START Records to process

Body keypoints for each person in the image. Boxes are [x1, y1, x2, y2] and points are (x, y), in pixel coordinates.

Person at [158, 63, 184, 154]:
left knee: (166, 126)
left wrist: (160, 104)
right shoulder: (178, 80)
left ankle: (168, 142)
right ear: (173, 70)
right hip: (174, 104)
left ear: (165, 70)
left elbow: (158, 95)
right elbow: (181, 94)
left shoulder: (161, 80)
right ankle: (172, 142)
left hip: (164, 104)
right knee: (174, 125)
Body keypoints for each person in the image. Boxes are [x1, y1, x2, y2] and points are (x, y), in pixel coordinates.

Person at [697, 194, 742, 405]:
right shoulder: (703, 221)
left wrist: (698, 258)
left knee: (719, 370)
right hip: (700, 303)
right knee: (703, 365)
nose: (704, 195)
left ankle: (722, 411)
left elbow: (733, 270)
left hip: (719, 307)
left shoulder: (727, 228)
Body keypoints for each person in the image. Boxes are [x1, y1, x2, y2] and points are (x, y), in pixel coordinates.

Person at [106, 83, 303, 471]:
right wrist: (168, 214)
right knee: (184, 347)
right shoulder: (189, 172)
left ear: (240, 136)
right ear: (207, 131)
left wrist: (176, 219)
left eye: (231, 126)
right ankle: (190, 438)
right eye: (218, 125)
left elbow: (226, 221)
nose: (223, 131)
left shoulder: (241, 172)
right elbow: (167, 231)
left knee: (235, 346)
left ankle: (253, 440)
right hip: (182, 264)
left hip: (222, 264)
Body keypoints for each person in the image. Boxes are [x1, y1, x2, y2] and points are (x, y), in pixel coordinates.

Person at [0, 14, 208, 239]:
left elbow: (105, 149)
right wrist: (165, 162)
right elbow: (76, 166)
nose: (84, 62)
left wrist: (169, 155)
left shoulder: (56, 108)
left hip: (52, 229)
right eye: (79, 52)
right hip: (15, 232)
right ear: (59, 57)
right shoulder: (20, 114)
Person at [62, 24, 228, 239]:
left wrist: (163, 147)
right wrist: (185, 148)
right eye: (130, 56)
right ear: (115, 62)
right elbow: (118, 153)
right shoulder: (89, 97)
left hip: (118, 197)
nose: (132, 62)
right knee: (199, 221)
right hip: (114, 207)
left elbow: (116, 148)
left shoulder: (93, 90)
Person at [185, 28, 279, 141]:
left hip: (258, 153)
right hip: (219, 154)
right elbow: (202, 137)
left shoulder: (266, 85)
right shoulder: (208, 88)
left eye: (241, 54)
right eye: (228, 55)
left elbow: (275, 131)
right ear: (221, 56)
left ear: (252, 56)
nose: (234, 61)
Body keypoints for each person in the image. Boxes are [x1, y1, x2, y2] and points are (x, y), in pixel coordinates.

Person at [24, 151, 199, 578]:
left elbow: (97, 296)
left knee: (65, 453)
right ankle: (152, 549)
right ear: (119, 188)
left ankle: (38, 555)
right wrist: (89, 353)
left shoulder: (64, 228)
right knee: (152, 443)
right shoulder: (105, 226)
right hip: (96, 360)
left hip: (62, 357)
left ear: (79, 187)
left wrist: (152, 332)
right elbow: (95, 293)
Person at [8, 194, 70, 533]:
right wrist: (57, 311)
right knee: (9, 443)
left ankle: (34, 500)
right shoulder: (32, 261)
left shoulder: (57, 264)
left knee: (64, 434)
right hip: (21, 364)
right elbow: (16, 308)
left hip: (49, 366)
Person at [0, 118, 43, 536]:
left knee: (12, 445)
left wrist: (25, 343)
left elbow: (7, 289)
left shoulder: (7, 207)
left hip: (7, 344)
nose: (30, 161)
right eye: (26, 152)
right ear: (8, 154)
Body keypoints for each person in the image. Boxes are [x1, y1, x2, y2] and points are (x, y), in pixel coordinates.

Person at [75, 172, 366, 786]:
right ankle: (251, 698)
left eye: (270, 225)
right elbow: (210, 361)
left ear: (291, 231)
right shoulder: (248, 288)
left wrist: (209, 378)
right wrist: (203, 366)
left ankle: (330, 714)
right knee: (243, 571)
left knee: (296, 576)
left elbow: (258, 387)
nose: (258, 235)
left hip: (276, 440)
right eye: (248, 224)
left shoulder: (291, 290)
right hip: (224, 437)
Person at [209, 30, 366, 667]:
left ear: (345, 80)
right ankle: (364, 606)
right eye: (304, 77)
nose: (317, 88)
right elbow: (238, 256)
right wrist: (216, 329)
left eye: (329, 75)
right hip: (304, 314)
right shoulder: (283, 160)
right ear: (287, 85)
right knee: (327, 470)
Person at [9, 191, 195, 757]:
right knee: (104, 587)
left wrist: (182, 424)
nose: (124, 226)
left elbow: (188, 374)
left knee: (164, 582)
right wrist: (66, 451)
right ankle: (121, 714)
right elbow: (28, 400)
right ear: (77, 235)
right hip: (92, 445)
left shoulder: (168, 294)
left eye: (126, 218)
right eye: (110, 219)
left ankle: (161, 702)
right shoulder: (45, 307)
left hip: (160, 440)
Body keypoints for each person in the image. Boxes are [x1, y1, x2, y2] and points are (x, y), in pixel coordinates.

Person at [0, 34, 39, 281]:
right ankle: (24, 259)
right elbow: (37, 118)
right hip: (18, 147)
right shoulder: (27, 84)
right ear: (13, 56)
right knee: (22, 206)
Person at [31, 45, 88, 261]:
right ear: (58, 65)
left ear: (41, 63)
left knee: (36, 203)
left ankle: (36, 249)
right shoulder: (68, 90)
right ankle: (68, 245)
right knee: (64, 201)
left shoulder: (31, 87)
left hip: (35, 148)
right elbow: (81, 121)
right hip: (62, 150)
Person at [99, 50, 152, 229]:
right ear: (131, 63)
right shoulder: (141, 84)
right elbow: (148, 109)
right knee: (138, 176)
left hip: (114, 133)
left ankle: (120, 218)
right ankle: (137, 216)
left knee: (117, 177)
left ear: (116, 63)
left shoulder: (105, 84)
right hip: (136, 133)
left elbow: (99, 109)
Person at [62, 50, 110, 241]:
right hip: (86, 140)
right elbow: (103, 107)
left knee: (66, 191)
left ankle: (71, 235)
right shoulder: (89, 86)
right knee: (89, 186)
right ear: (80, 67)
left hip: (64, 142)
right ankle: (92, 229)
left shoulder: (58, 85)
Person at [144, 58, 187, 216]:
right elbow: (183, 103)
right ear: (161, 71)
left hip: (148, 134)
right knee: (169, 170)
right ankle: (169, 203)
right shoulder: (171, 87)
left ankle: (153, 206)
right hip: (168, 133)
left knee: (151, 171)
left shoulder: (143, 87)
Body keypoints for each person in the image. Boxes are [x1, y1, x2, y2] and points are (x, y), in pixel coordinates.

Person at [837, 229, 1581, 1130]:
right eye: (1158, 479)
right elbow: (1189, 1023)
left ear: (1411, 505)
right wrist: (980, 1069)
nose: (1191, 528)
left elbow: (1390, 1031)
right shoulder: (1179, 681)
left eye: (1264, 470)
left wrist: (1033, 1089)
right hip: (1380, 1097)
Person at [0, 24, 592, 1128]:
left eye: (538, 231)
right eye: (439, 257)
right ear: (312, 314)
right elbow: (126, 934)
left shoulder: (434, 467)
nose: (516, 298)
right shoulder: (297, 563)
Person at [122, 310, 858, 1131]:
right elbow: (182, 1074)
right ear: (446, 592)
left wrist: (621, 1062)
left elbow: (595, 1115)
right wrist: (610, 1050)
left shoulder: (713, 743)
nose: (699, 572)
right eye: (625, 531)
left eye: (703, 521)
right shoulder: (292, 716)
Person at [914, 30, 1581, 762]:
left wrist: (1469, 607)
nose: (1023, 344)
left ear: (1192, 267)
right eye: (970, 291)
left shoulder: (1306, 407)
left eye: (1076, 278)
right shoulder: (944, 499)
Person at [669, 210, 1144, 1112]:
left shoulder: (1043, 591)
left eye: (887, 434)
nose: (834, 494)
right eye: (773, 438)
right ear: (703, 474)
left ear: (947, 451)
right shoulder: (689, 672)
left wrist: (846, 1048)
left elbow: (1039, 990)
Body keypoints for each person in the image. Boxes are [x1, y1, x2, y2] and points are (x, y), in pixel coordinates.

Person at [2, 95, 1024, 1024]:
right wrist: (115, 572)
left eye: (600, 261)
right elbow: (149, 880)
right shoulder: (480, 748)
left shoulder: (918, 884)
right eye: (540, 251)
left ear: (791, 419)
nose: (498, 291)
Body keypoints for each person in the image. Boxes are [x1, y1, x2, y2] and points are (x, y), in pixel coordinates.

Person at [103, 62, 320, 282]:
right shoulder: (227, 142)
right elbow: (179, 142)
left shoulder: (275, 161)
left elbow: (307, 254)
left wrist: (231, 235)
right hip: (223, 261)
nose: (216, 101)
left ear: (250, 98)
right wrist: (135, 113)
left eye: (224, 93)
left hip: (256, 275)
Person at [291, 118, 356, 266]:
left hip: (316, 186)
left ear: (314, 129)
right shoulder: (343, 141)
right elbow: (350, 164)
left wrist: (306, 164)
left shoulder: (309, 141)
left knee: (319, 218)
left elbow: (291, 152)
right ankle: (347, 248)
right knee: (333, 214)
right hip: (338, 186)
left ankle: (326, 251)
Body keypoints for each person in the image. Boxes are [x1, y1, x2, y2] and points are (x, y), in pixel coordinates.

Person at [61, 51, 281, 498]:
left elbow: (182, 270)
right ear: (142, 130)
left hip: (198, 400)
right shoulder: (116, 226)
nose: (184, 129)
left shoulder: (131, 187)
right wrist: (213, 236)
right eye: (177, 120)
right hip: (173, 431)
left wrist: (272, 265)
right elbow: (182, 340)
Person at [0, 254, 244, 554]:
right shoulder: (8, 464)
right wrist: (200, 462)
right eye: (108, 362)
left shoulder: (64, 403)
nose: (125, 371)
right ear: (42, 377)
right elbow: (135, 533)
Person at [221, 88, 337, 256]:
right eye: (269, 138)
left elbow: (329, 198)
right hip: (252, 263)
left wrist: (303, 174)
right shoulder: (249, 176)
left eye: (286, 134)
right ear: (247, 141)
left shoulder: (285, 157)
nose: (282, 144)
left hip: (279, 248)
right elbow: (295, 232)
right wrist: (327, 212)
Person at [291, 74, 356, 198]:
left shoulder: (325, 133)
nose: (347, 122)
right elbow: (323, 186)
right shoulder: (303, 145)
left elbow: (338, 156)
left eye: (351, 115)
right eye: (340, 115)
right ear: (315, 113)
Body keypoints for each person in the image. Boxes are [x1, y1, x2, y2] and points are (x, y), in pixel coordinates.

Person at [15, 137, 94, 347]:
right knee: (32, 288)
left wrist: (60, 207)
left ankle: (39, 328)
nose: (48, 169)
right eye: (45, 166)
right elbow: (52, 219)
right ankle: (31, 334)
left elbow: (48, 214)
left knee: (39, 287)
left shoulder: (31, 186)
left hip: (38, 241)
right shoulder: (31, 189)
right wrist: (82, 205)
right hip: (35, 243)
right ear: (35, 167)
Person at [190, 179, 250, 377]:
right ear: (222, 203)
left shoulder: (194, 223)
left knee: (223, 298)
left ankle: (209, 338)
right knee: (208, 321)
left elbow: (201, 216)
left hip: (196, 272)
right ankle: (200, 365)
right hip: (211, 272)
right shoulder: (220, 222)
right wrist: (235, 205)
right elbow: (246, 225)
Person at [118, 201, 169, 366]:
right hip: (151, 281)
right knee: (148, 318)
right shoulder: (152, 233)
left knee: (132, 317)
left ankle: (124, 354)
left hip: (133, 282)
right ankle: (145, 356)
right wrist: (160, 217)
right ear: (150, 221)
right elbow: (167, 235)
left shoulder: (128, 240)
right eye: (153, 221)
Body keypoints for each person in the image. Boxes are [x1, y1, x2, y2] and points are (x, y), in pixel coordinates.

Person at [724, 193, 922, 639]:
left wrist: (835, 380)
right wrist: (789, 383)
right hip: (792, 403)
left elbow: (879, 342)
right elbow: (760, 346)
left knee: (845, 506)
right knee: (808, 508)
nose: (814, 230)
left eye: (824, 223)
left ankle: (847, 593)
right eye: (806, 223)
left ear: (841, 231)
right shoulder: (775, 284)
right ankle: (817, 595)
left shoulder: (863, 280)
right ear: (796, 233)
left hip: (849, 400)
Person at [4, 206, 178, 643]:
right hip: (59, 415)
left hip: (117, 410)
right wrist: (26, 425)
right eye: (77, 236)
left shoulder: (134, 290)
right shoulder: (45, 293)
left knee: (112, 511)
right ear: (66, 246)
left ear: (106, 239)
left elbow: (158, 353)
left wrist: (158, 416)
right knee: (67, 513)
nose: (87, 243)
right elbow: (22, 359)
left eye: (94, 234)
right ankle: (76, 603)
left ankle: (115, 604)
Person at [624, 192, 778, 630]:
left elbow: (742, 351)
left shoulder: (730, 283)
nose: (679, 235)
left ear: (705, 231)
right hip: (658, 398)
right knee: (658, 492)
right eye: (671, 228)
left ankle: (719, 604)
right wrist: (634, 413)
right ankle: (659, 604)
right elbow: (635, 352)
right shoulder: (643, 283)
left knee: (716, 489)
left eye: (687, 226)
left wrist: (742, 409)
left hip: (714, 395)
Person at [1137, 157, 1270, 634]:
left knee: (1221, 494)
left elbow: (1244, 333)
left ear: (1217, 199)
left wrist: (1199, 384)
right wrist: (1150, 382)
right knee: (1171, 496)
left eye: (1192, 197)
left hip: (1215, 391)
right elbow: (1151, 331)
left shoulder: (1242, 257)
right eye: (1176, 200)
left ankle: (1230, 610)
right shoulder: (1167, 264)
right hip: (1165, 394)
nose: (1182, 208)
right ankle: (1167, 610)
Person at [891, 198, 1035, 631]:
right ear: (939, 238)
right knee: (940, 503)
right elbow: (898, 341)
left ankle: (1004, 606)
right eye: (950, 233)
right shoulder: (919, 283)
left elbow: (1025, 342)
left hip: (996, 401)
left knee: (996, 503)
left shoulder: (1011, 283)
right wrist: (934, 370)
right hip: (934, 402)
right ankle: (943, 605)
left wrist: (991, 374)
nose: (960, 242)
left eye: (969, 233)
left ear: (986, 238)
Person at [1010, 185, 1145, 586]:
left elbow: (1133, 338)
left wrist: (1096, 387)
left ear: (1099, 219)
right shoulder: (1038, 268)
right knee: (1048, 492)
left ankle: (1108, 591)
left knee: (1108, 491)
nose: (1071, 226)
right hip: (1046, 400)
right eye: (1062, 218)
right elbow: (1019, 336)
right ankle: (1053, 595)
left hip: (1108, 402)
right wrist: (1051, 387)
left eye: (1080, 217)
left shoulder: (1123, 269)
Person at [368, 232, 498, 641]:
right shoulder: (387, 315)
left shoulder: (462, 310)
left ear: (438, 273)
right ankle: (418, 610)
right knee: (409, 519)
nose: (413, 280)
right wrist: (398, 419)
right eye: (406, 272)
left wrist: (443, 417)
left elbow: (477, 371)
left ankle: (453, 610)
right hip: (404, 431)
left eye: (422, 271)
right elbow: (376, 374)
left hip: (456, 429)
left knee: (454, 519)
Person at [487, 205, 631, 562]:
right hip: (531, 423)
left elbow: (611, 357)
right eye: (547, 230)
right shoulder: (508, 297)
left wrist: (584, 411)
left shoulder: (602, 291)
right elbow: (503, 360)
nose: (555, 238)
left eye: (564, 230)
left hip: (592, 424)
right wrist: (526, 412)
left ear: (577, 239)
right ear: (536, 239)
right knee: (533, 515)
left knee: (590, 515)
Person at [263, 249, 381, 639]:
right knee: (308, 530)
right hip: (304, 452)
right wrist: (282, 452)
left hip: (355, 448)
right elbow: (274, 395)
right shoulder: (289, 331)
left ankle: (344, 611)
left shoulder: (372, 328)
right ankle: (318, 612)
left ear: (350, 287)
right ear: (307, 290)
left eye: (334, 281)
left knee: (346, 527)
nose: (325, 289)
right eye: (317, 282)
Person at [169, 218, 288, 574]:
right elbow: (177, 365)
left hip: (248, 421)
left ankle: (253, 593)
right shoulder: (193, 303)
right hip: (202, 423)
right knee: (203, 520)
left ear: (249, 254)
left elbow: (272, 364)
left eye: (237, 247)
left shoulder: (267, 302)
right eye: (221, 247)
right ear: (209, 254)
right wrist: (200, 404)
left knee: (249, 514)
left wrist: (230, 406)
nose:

END Records to process

-- Task --
Above are the records. Print exactly, and only, the lines from the line with "left wrist: (176, 219)" to the line with "left shoulder: (7, 207)", both inclusive.

-- Result --
left wrist: (176, 219)
left eye: (231, 126)
right ankle: (190, 438)
right eye: (218, 125)
left elbow: (226, 221)
nose: (223, 131)
left shoulder: (241, 172)
right elbow: (167, 231)
left knee: (235, 346)
left ankle: (253, 440)
right hip: (182, 264)
left hip: (222, 264)
Body keypoints for each person in the image. Boxes are [x1, y1, x2, y2] and points are (x, y), in pixel coordinates.

Person at [0, 14, 208, 239]:
left elbow: (105, 149)
right wrist: (165, 162)
right elbow: (76, 166)
nose: (84, 62)
left wrist: (169, 155)
left shoulder: (56, 108)
left hip: (52, 229)
right eye: (79, 52)
right hip: (15, 232)
right ear: (59, 57)
right shoulder: (20, 114)
Person at [62, 24, 228, 239]:
left wrist: (163, 147)
right wrist: (185, 148)
right eye: (130, 56)
right ear: (115, 62)
right elbow: (118, 153)
right shoulder: (89, 97)
left hip: (118, 197)
nose: (132, 62)
right knee: (199, 221)
right hip: (114, 207)
left elbow: (116, 148)
left shoulder: (93, 90)
Person at [185, 28, 279, 141]:
left hip: (258, 153)
right hip: (219, 154)
right elbow: (202, 137)
left shoulder: (266, 85)
right shoulder: (208, 88)
left eye: (241, 54)
right eye: (228, 55)
left elbow: (275, 131)
right ear: (221, 56)
left ear: (252, 56)
nose: (234, 61)
Body keypoints for each person in the image. Boxes are [x1, y1, x2, y2] and points are (x, y), in pixel coordinates.

Person at [24, 151, 199, 578]:
left elbow: (97, 296)
left knee: (65, 453)
right ankle: (152, 549)
right ear: (119, 188)
left ankle: (38, 555)
right wrist: (89, 353)
left shoulder: (64, 228)
right knee: (152, 443)
right shoulder: (105, 226)
right hip: (96, 360)
left hip: (62, 357)
left ear: (79, 187)
left wrist: (152, 332)
right elbow: (95, 293)
Person at [8, 194, 70, 533]:
right wrist: (57, 311)
right knee: (9, 443)
left ankle: (34, 500)
right shoulder: (32, 261)
left shoulder: (57, 264)
left knee: (64, 434)
right hip: (21, 364)
right elbow: (16, 308)
left hip: (49, 366)
Person at [0, 118, 43, 536]:
left knee: (12, 445)
left wrist: (25, 343)
left elbow: (7, 289)
left shoulder: (7, 207)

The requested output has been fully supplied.